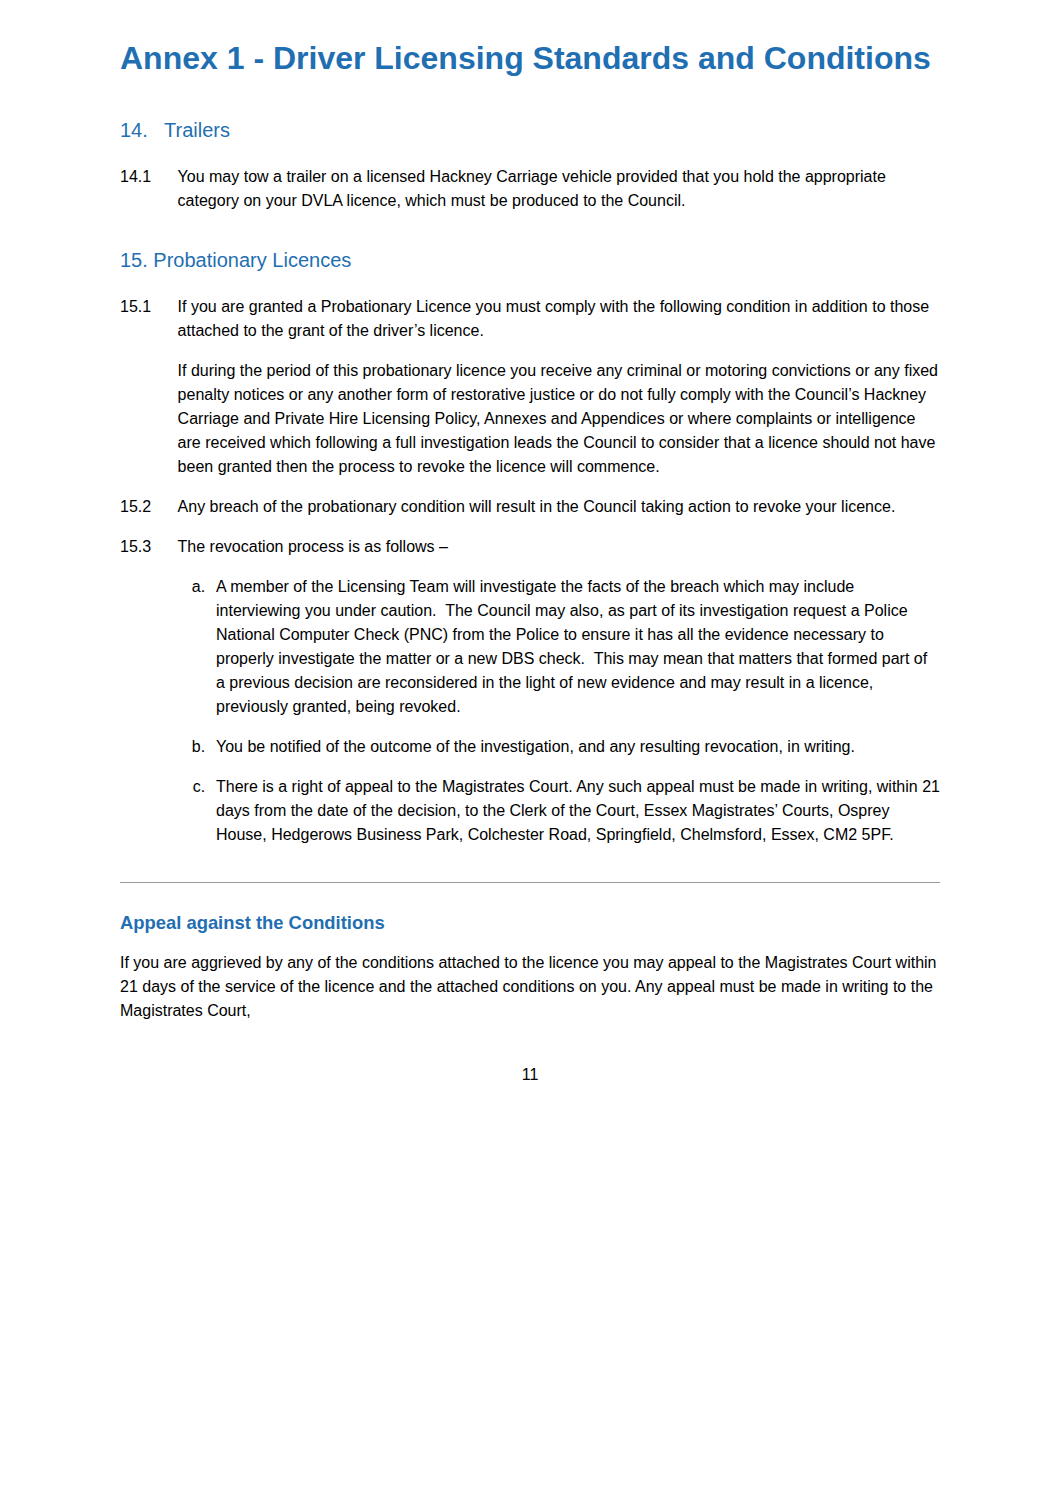Annex 1 - Driver Licensing Standards and Conditions
14. Trailers
14.1
You may tow a trailer on a licensed Hackney Carriage vehicle provided that you hold the appropriate category on your DVLA licence, which must be produced to the Council.
15. Probationary Licences
15.1
If you are granted a Probationary Licence you must comply with the following condition in addition to those attached to the grant of the driver’s licence.
If during the period of this probationary licence you receive any criminal or motoring convictions or any fixed penalty notices or any another form of restorative justice or do not fully comply with the Council’s Hackney Carriage and Private Hire Licensing Policy, Annexes and Appendices or where complaints or intelligence are received which following a full investigation leads the Council to consider that a licence should not have been granted then the process to revoke the licence will commence.
15.2
Any breach of the probationary condition will result in the Council taking action to revoke your licence.
15.3
The revocation process is as follows –
A member of the Licensing Team will investigate the facts of the breach which may include interviewing you under caution. The Council may also, as part of its investigation request a Police National Computer Check (PNC) from the Police to ensure it has all the evidence necessary to properly investigate the matter or a new DBS check. This may mean that matters that formed part of a previous decision are reconsidered in the light of new evidence and may result in a licence, previously granted, being revoked.
You be notified of the outcome of the investigation, and any resulting revocation, in writing.
There is a right of appeal to the Magistrates Court. Any such appeal must be made in writing, within 21 days from the date of the decision, to the Clerk of the Court, Essex Magistrates’ Courts, Osprey House, Hedgerows Business Park, Colchester Road, Springfield, Chelmsford, Essex, CM2 5PF.
Appeal against the Conditions
If you are aggrieved by any of the conditions attached to the licence you may appeal to the Magistrates Court within 21 days of the service of the licence and the attached conditions on you. Any appeal must be made in writing to the Magistrates Court,
11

____________

## Exercise brief:
Exactly as they appear, print the lines of the listing above from its first line through the line that contains "Appeal against the Conditions", minus the pictures.

## Solved exercise:
Annex 1 - Driver Licensing Standards and Conditions
14. Trailers
14.1
You may tow a trailer on a licensed Hackney Carriage vehicle provided that you hold the appropriate category on your DVLA licence, which must be produced to the Council.
15. Probationary Licences
15.1
If you are granted a Probationary Licence you must comply with the following condition in addition to those attached to the grant of the driver’s licence.
If during the period of this probationary licence you receive any criminal or motoring convictions or any fixed penalty notices or any another form of restorative justice or do not fully comply with the Council’s Hackney Carriage and Private Hire Licensing Policy, Annexes and Appendices or where complaints or intelligence are received which following a full investigation leads the Council to consider that a licence should not have been granted then the process to revoke the licence will commence.
15.2
Any breach of the probationary condition will result in the Council taking action to revoke your licence.
15.3
The revocation process is as follows –
A member of the Licensing Team will investigate the facts of the breach which may include interviewing you under caution. The Council may also, as part of its investigation request a Police National Computer Check (PNC) from the Police to ensure it has all the evidence necessary to properly investigate the matter or a new DBS check. This may mean that matters that formed part of a previous decision are reconsidered in the light of new evidence and may result in a licence, previously granted, being revoked.
You be notified of the outcome of the investigation, and any resulting revocation, in writing.
There is a right of appeal to the Magistrates Court. Any such appeal must be made in writing, within 21 days from the date of the decision, to the Clerk of the Court, Essex Magistrates’ Courts, Osprey House, Hedgerows Business Park, Colchester Road, Springfield, Chelmsford, Essex, CM2 5PF.
Appeal against the Conditions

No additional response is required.